Вотчич киевский Михаил Олелькович, лишенный Киева внук Владимира Ольгердовича, Федор Иванович Бельский и его свойственник Ольшанский, подавленные великокняжеской силой, затеяли искать против нее опоры в Москве – и «восхотеша по Березину реку отсести на великого князя Литовской земли». Ольшанский и Олелькович схвачены и казнены в августе 1481 г., а князь Бельский ушел в Москву. Этот «заговор князей», подробности которого остаются нам неизвестными, дал толчок ряду отъездов «с вотчинами» в 80-х и 90-х гг. XV в. Внутренние нелады соседа получали опору и неожиданное разрешение в наступлении московской власти к юго-западу. Иван Васильевич закрепляет за собой службу и вотчины тех князей, что служили на обе стороны, как одоевские, воротынские и др. Воротынские один за другим тянутся в Москву, чуя, что нет им прочной защиты от Казимира, а затем вместе с одоевскими нападают на соседей, опираясь на московскую поддержку. По-видимому, многие из таких отъездов происходят, подобно первым переходам к Москве тверских бояр, «не стерпя обид» в пограничных спорах и наездах. Князь Иван перемышльский, Иван белевский, князь мезецкий, Андрей вяземский переходят к Ивану Васильевичу, который, начав прямую войну с Литвой, захватывает и других мелких князей с их вотчинами. И по мирному договору 1494 г. за ним укреплены Вязьма, Рославль, Венев, Мстиславль, Таруса, Оболенск, Козельск, Серенск, Новосиль, Одоев, Воротынск, Перемышль, Белев, Мещера. В связи с той же литовской политикой Ивана III в 1500 г. переходят в Москву Семен бельский, князь Семен Иванович можайский с Черниговом, Стародубом, Гомелем и Любечем, и Шемячич с Рыльском и Новгородом-Северским. Перемирие 1503 г. закрепило эти приобретения[271]

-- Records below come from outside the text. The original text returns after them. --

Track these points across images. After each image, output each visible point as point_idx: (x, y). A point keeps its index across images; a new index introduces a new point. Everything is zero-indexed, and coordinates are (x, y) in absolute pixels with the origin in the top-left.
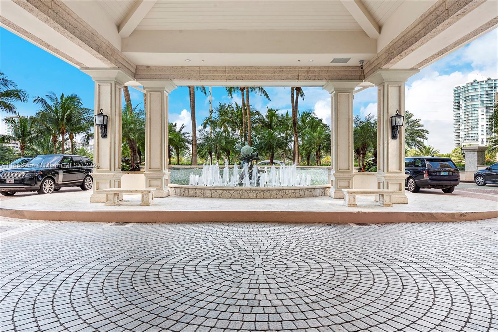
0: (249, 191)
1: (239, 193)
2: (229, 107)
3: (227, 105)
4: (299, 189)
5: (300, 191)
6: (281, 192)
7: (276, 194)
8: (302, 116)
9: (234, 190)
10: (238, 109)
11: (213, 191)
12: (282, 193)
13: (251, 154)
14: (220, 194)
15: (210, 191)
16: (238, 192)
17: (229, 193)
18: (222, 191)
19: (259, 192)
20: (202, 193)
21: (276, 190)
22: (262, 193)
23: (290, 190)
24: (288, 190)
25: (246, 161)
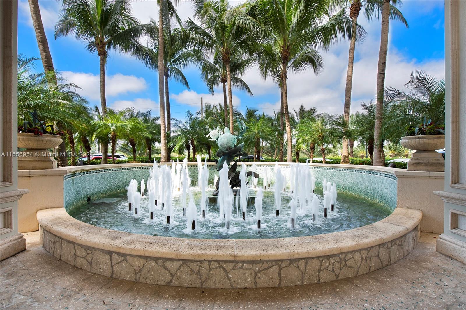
0: (231, 266)
1: (196, 270)
2: (213, 108)
3: (212, 107)
4: (379, 245)
5: (381, 249)
6: (332, 261)
7: (320, 271)
8: (277, 115)
9: (179, 260)
10: (221, 109)
11: (115, 256)
12: (337, 265)
13: (233, 146)
14: (137, 269)
15: (107, 257)
16: (195, 266)
17: (163, 270)
18: (142, 262)
19: (265, 266)
20: (89, 257)
21: (318, 257)
22: (276, 268)
23: (356, 251)
24: (351, 252)
25: (226, 157)
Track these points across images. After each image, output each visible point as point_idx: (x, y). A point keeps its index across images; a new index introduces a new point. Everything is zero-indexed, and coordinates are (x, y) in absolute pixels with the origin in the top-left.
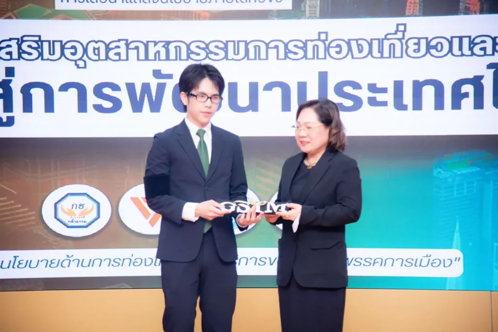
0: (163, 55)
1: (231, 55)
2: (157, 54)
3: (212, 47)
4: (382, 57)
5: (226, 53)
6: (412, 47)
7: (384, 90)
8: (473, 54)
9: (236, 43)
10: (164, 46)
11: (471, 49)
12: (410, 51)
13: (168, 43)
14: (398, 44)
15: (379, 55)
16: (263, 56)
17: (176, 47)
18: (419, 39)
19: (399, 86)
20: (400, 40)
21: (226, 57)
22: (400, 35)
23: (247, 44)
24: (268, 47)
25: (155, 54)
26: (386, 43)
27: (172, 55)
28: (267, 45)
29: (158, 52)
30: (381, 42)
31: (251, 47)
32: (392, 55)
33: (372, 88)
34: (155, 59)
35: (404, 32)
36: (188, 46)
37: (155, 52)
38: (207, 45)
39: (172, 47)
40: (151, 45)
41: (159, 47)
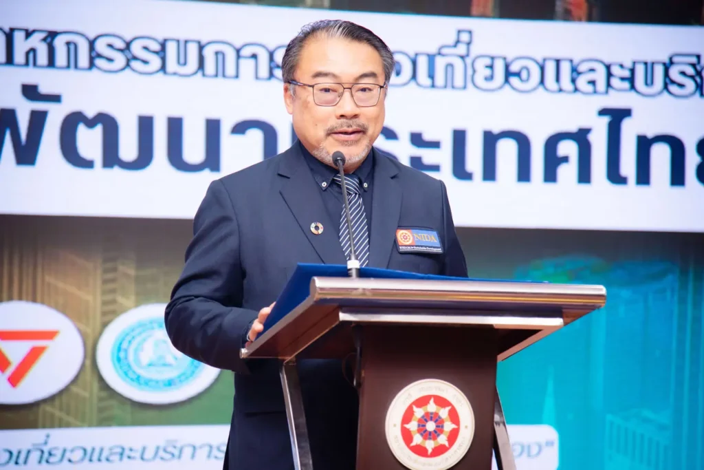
0: (43, 58)
1: (172, 64)
2: (31, 55)
3: (136, 49)
4: (433, 86)
5: (164, 60)
6: (482, 72)
7: (435, 145)
8: (576, 90)
9: (183, 45)
10: (44, 40)
11: (573, 81)
12: (479, 79)
13: (52, 35)
14: (458, 64)
15: (428, 82)
16: (230, 70)
17: (68, 44)
18: (493, 58)
19: (459, 138)
20: (462, 57)
21: (163, 68)
22: (462, 49)
23: (201, 48)
24: (238, 56)
25: (27, 54)
26: (440, 63)
27: (61, 58)
28: (238, 51)
29: (33, 50)
30: (431, 59)
31: (209, 53)
32: (449, 84)
33: (417, 139)
34: (27, 64)
35: (469, 44)
36: (92, 44)
37: (27, 48)
38: (128, 45)
39: (59, 42)
40: (19, 37)
41: (36, 41)
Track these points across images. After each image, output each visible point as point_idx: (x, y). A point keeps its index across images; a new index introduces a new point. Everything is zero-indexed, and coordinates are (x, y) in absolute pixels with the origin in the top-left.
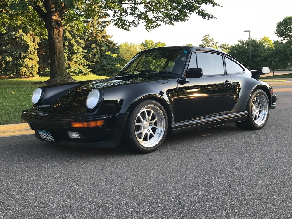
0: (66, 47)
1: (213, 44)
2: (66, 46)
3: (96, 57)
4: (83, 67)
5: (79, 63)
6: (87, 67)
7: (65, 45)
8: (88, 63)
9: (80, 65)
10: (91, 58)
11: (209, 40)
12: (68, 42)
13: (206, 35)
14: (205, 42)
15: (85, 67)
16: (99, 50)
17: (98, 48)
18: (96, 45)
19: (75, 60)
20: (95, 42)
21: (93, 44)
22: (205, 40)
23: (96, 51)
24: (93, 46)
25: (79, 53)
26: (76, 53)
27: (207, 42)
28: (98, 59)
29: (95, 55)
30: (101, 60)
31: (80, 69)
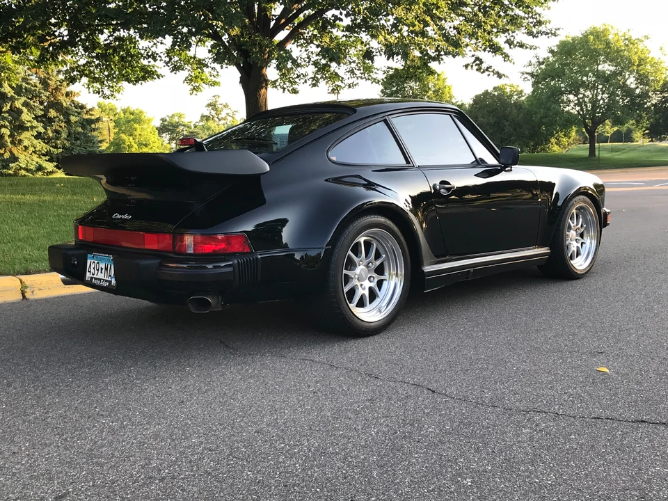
0: (6, 115)
1: (228, 114)
2: (5, 112)
3: (62, 138)
4: (40, 157)
5: (31, 149)
6: (47, 158)
7: (3, 110)
8: (50, 150)
9: (33, 154)
10: (51, 140)
11: (220, 106)
12: (9, 105)
13: (214, 96)
14: (212, 109)
15: (44, 158)
16: (65, 122)
17: (62, 117)
18: (57, 111)
19: (26, 143)
20: (56, 105)
21: (51, 110)
22: (213, 106)
23: (60, 125)
24: (52, 113)
25: (32, 127)
26: (27, 129)
27: (216, 110)
28: (65, 142)
29: (57, 132)
30: (72, 144)
31: (37, 163)
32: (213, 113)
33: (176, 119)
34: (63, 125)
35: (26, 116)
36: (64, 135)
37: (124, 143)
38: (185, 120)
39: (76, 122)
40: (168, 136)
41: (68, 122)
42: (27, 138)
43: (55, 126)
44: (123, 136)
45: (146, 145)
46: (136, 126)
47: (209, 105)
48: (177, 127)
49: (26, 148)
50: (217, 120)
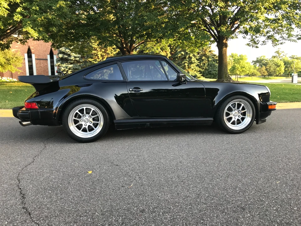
0: (187, 59)
1: (284, 55)
4: (197, 72)
5: (194, 70)
6: (199, 72)
8: (201, 70)
10: (202, 66)
11: (280, 52)
13: (279, 49)
15: (198, 72)
17: (206, 59)
18: (205, 57)
19: (192, 68)
20: (205, 55)
21: (203, 57)
22: (277, 52)
23: (206, 62)
24: (204, 58)
25: (195, 63)
26: (193, 63)
27: (279, 54)
28: (207, 67)
29: (204, 64)
30: (209, 68)
31: (195, 74)
32: (277, 55)
33: (262, 58)
34: (207, 61)
35: (193, 59)
36: (206, 65)
37: (236, 67)
38: (266, 58)
39: (211, 60)
40: (259, 64)
41: (208, 61)
42: (193, 66)
43: (204, 62)
44: (236, 65)
45: (244, 68)
46: (241, 61)
47: (276, 52)
48: (263, 61)
49: (193, 69)
50: (279, 57)
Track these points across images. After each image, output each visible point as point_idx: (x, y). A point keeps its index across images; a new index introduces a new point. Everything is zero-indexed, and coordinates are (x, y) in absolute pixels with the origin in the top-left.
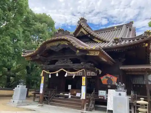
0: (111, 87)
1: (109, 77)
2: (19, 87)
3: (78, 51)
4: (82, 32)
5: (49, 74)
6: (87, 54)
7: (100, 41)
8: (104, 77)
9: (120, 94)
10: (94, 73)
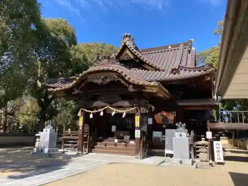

. Но все эти дела хотя и выросли на почве еще удельно-вотчинных отношений и воззрений, по существу далеко ушли от них, т. к. ссылки на старое, давно на деле отжившее право «отъезда с вотчинами» выродились в дипломатическую уловку и отступают перед широкими планами великого князя «всея Руси», выдвигавшего в эту пору уже новый принцип – принцип национальной политики, хотя еще построяемый на особой вотчинно-династической теории, по которой московским государям принадлежит право на все наследие князей Рюрикова дома с древнейших времен.Глава VI
Боярство
Красной нитью проходит через всю историю присоединений Ивана III одна существенная черта – стремление великого князя овладеть местными служилыми силами, поставить их прямую личную службу себе, стягивая их в Москву, к одному центру. Эта черта – следствие всей системы княжеского управления и властвования, как оно сложилось в вотчинных княжествах удельной Руси и перестроено постепенно московскими государями на новых, расширенных основах. А перестройка эта – одна из основных сторон той властной работы, какая произведена Иваном III и его ближайшими преемниками и преобразовала политический строй Великороссии из удельно-вотчинных форм в формы новой московской государственности на началах единодержавия.

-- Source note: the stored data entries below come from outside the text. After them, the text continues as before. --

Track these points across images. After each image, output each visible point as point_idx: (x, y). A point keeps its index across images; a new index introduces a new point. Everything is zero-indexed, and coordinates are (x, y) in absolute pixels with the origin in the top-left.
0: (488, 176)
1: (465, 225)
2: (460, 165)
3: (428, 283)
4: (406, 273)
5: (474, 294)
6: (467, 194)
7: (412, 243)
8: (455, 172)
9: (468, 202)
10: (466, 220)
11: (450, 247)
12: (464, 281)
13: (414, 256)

Представляется естественным после обзора процесса, которым власть над всеми частями Великороссии собрана в руках одного вотчича – государя московского, обратиться прежде всего к той стороне деятельности строителей Московского государства, которая имела своим объектом отношения к боярству. Под боярами я разумею тот общественный слой, который ближе всего стоял к княжеской власти, был главной ее опорой и орудием ее деятельности, сам сильно влиял на княжескую политику, так что она нередко оказывалась даже средством осуществления политических тенденций влиятельных групп боярства. Конкретнее боярство определяется как высший разряд вольных слуг князя и как класс крупных землевладельцев. Оба эти признака необходимы для понятия «боярство» и, взятые вместе, исчерпывают его содержание. И древняя Киевская Русь не знала бояр, которые не были бы княжими мужами, старшей дружиной, а для «удельного времени» это бесспорно, хотя для ранних киевских времен и утверждали в научной литературе существование каких-то земских бояр, вовсе не засвидетельствованных источниками. Про слово «боярин» отмечу, что русское его производство от «болий» или «бой», хоть за него авторитет такого языковеда, как И. И. Срезневский, лингвистически совсем невозможно. Вероятнее восточное происхождение слова – из турецких наречий: bajar – название богатого и знатного (хотя и об этом спорят востоковеды Корш и Мелиоранский). Для этимологического смысла это, впрочем, никакой разницы не дает: термин бытовой, отмечающий социальное положение, барство бояр. Этот термин вытеснил древнее – «огнищане», которым отмечалась иная сторона – принадлежность княжих бояр к составу княжего двора (огнище), его старшей дружины.